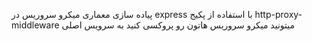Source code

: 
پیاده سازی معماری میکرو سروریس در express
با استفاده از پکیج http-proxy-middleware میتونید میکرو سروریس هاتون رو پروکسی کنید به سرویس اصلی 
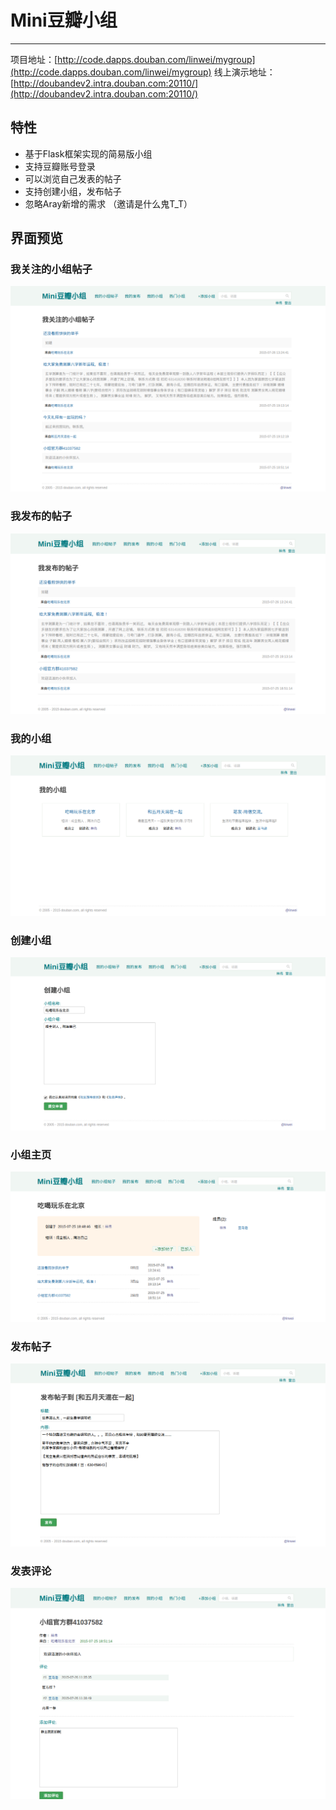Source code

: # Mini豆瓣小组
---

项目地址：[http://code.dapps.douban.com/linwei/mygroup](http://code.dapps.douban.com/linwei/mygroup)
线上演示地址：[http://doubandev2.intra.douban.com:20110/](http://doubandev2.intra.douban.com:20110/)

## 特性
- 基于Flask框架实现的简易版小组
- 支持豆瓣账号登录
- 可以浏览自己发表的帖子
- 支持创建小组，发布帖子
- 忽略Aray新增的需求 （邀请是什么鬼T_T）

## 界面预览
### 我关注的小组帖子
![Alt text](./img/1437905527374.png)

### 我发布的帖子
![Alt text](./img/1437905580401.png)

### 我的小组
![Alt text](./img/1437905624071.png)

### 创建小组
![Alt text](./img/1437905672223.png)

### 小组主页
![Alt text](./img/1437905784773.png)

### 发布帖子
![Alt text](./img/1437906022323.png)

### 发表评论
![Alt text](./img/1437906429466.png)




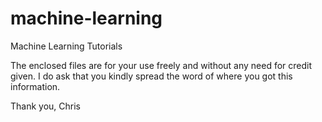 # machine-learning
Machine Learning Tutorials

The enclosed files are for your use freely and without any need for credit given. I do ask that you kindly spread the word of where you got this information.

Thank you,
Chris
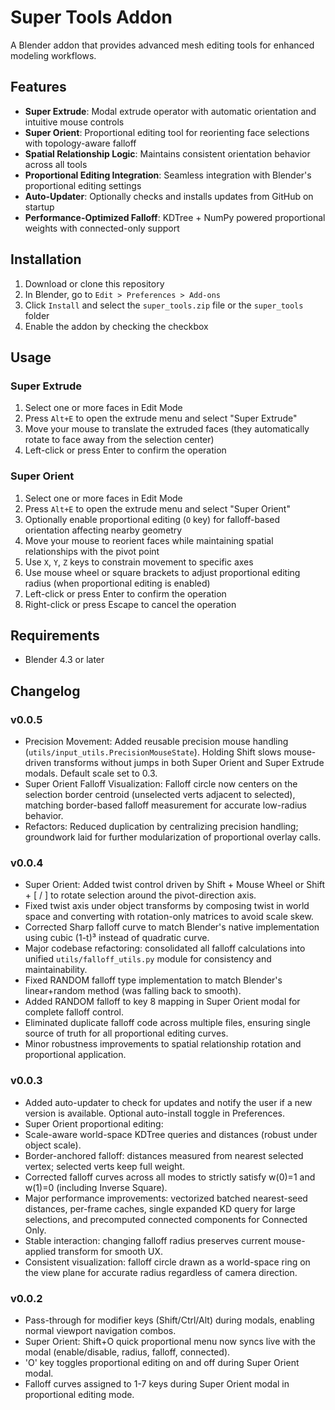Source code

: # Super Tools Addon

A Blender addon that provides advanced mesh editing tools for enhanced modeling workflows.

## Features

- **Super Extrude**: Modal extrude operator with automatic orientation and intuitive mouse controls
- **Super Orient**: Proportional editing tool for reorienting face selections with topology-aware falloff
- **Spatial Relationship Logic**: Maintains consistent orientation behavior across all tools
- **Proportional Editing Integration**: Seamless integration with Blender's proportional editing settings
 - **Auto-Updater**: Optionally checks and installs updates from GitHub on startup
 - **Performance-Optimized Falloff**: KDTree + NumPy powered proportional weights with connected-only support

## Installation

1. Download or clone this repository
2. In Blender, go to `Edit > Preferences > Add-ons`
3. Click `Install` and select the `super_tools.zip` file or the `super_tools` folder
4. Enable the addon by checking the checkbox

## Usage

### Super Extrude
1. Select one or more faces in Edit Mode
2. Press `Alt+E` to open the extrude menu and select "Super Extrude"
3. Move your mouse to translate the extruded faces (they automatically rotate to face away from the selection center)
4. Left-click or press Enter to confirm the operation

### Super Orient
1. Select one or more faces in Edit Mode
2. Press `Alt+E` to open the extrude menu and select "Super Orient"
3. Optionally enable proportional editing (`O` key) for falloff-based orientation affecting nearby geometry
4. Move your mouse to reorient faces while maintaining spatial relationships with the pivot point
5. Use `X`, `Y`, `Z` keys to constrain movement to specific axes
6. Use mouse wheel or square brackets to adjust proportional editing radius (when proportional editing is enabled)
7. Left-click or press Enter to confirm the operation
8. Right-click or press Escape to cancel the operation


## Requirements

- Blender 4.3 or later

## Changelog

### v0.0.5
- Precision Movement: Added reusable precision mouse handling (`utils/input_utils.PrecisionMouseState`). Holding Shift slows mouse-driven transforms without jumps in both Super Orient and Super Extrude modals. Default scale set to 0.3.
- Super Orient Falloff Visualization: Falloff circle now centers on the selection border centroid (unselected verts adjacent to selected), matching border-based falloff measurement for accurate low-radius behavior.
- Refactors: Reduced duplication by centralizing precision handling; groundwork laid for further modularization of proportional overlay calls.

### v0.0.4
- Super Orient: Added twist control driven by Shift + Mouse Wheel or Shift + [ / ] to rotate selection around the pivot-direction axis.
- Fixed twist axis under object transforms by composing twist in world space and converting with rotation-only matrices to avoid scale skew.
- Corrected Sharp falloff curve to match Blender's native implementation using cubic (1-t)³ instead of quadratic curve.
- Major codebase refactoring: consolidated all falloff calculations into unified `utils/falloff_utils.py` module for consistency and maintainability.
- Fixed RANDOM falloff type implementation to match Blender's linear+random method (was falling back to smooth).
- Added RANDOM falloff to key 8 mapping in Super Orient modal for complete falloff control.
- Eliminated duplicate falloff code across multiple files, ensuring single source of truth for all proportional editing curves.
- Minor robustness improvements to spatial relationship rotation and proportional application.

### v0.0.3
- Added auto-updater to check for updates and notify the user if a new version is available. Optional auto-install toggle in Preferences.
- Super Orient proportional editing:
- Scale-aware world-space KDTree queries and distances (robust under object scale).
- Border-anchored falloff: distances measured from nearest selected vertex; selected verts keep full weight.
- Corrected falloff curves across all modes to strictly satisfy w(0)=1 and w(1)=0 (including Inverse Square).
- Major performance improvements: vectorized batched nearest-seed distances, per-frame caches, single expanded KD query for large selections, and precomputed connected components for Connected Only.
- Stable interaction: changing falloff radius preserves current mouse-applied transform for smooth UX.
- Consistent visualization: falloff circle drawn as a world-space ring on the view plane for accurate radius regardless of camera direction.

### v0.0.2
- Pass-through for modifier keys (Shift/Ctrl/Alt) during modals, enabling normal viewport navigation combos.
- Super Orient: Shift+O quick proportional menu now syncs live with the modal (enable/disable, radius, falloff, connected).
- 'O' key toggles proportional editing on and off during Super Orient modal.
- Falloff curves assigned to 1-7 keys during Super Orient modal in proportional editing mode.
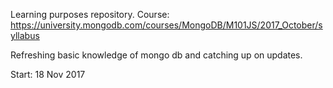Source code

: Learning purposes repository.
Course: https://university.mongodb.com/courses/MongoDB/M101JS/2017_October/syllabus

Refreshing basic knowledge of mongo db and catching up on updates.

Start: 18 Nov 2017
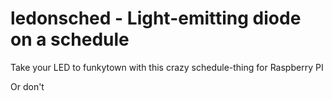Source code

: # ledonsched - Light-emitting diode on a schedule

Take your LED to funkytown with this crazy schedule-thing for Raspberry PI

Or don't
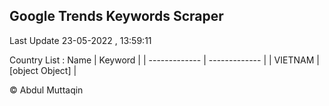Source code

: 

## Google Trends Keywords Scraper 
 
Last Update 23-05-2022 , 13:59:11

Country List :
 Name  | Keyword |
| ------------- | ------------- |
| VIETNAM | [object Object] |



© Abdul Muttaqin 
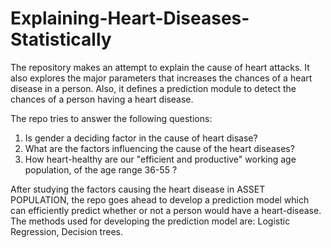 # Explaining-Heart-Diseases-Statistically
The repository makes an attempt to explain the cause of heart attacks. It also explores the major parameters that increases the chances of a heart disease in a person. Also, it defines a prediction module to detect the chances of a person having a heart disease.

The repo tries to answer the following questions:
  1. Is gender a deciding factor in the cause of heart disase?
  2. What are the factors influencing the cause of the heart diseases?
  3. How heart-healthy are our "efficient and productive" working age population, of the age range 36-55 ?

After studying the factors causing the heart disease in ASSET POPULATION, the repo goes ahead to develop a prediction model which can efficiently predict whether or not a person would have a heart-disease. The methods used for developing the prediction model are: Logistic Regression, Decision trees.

● **Exercise prompt**:
Swap "Machine Learning Tutorials" for "Machine Learning Guides" and give all the records again with nothing else changed. Leave the pictures out of your answer.

● **Written response**:
Source code

: 
پیاده سازی معماری میکرو سروریس در express
با استفاده از پکیج http-proxy-middleware میتونید میکرو سروریس هاتون رو پروکسی کنید به سرویس اصلی 
Source code

: # Mini豆瓣小组
---

项目地址：[http://code.dapps.douban.com/linwei/mygroup](http://code.dapps.douban.com/linwei/mygroup)
线上演示地址：[http://doubandev2.intra.douban.com:20110/](http://doubandev2.intra.douban.com:20110/)

## 特性
- 基于Flask框架实现的简易版小组
- 支持豆瓣账号登录
- 可以浏览自己发表的帖子
- 支持创建小组，发布帖子
- 忽略Aray新增的需求 （邀请是什么鬼T_T）

## 界面预览
### 我关注的小组帖子
![Alt text](./img/1437905527374.png)

### 我发布的帖子
![Alt text](./img/1437905580401.png)

### 我的小组
![Alt text](./img/1437905624071.png)

### 创建小组
![Alt text](./img/1437905672223.png)

### 小组主页
![Alt text](./img/1437905784773.png)

### 发布帖子
![Alt text](./img/1437906022323.png)

### 发表评论
![Alt text](./img/1437906429466.png)




 # machine-learning
Machine Learning Guides

The enclosed files are for your use freely and without any need for credit given. I do ask that you kindly spread the word of where you got this information.

Thank you,
Chris
Source code

: # Super Tools Addon

A Blender addon that provides advanced mesh editing tools for enhanced modeling workflows.

## Features

- **Super Extrude**: Modal extrude operator with automatic orientation and intuitive mouse controls
- **Super Orient**: Proportional editing tool for reorienting face selections with topology-aware falloff
- **Spatial Relationship Logic**: Maintains consistent orientation behavior across all tools
- **Proportional Editing Integration**: Seamless integration with Blender's proportional editing settings
 - **Auto-Updater**: Optionally checks and installs updates from GitHub on startup
 - **Performance-Optimized Falloff**: KDTree + NumPy powered proportional weights with connected-only support

## Installation

1. Download or clone this repository
2. In Blender, go to `Edit > Preferences > Add-ons`
3. Click `Install` and select the `super_tools.zip` file or the `super_tools` folder
4. Enable the addon by checking the checkbox

## Usage

### Super Extrude
1. Select one or more faces in Edit Mode
2. Press `Alt+E` to open the extrude menu and select "Super Extrude"
3. Move your mouse to translate the extruded faces (they automatically rotate to face away from the selection center)
4. Left-click or press Enter to confirm the operation

### Super Orient
1. Select one or more faces in Edit Mode
2. Press `Alt+E` to open the extrude menu and select "Super Orient"
3. Optionally enable proportional editing (`O` key) for falloff-based orientation affecting nearby geometry
4. Move your mouse to reorient faces while maintaining spatial relationships with the pivot point
5. Use `X`, `Y`, `Z` keys to constrain movement to specific axes
6. Use mouse wheel or square brackets to adjust proportional editing radius (when proportional editing is enabled)
7. Left-click or press Enter to confirm the operation
8. Right-click or press Escape to cancel the operation


## Requirements

- Blender 4.3 or later

## Changelog

### v0.0.5
- Precision Movement: Added reusable precision mouse handling (`utils/input_utils.PrecisionMouseState`). Holding Shift slows mouse-driven transforms without jumps in both Super Orient and Super Extrude modals. Default scale set to 0.3.
- Super Orient Falloff Visualization: Falloff circle now centers on the selection border centroid (unselected verts adjacent to selected), matching border-based falloff measurement for accurate low-radius behavior.
- Refactors: Reduced duplication by centralizing precision handling; groundwork laid for further modularization of proportional overlay calls.

### v0.0.4
- Super Orient: Added twist control driven by Shift + Mouse Wheel or Shift + [ / ] to rotate selection around the pivot-direction axis.
- Fixed twist axis under object transforms by composing twist in world space and converting with rotation-only matrices to avoid scale skew.
- Corrected Sharp falloff curve to match Blender's native implementation using cubic (1-t)³ instead of quadratic curve.
- Major codebase refactoring: consolidated all falloff calculations into unified `utils/falloff_utils.py` module for consistency and maintainability.
- Fixed RANDOM falloff type implementation to match Blender's linear+random method (was falling back to smooth).
- Added RANDOM falloff to key 8 mapping in Super Orient modal for complete falloff control.
- Eliminated duplicate falloff code across multiple files, ensuring single source of truth for all proportional editing curves.
- Minor robustness improvements to spatial relationship rotation and proportional application.

### v0.0.3
- Added auto-updater to check for updates and notify the user if a new version is available. Optional auto-install toggle in Preferences.
- Super Orient proportional editing:
- Scale-aware world-space KDTree queries and distances (robust under object scale).
- Border-anchored falloff: distances measured from nearest selected vertex; selected verts keep full weight.
- Corrected falloff curves across all modes to strictly satisfy w(0)=1 and w(1)=0 (including Inverse Square).
- Major performance improvements: vectorized batched nearest-seed distances, per-frame caches, single expanded KD query for large selections, and precomputed connected components for Connected Only.
- Stable interaction: changing falloff radius preserves current mouse-applied transform for smooth UX.
- Consistent visualization: falloff circle drawn as a world-space ring on the view plane for accurate radius regardless of camera direction.

### v0.0.2
- Pass-through for modifier keys (Shift/Ctrl/Alt) during modals, enabling normal viewport navigation combos.
- Super Orient: Shift+O quick proportional menu now syncs live with the modal (enable/disable, radius, falloff, connected).
- 'O' key toggles proportional editing on and off during Super Orient modal.
- Falloff curves assigned to 1-7 keys during Super Orient modal in proportional editing mode.
Source code

: Learning purposes repository.
Course: https://university.mongodb.com/courses/MongoDB/M101JS/2017_October/syllabus

Refreshing basic knowledge of mongo db and catching up on updates.

Start: 18 Nov 2017
Source code

: # ledonsched - Light-emitting diode on a schedule

Take your LED to funkytown with this crazy schedule-thing for Raspberry PI

Or don't
Source code

: 

## Google Trends Keywords Scraper 
 
Last Update 23-05-2022 , 13:59:11

Country List :
 Name  | Keyword |
| ------------- | ------------- |
| VIETNAM | [object Object] |



© Abdul Muttaqin 
 # Explaining-Heart-Diseases-Statistically
The repository makes an attempt to explain the cause of heart attacks. It also explores the major parameters that increases the chances of a heart disease in a person. Also, it defines a prediction module to detect the chances of a person having a heart disease.

The repo tries to answer the following questions:
  1. Is gender a deciding factor in the cause of heart disase?
  2. What are the factors influencing the cause of the heart diseases?
  3. How heart-healthy are our "efficient and productive" working age population, of the age range 36-55 ?

After studying the factors causing the heart disease in ASSET POPULATION, the repo goes ahead to develop a prediction model which can efficiently predict whether or not a person would have a heart-disease. The methods used for developing the prediction model are: Logistic Regression, Decision trees.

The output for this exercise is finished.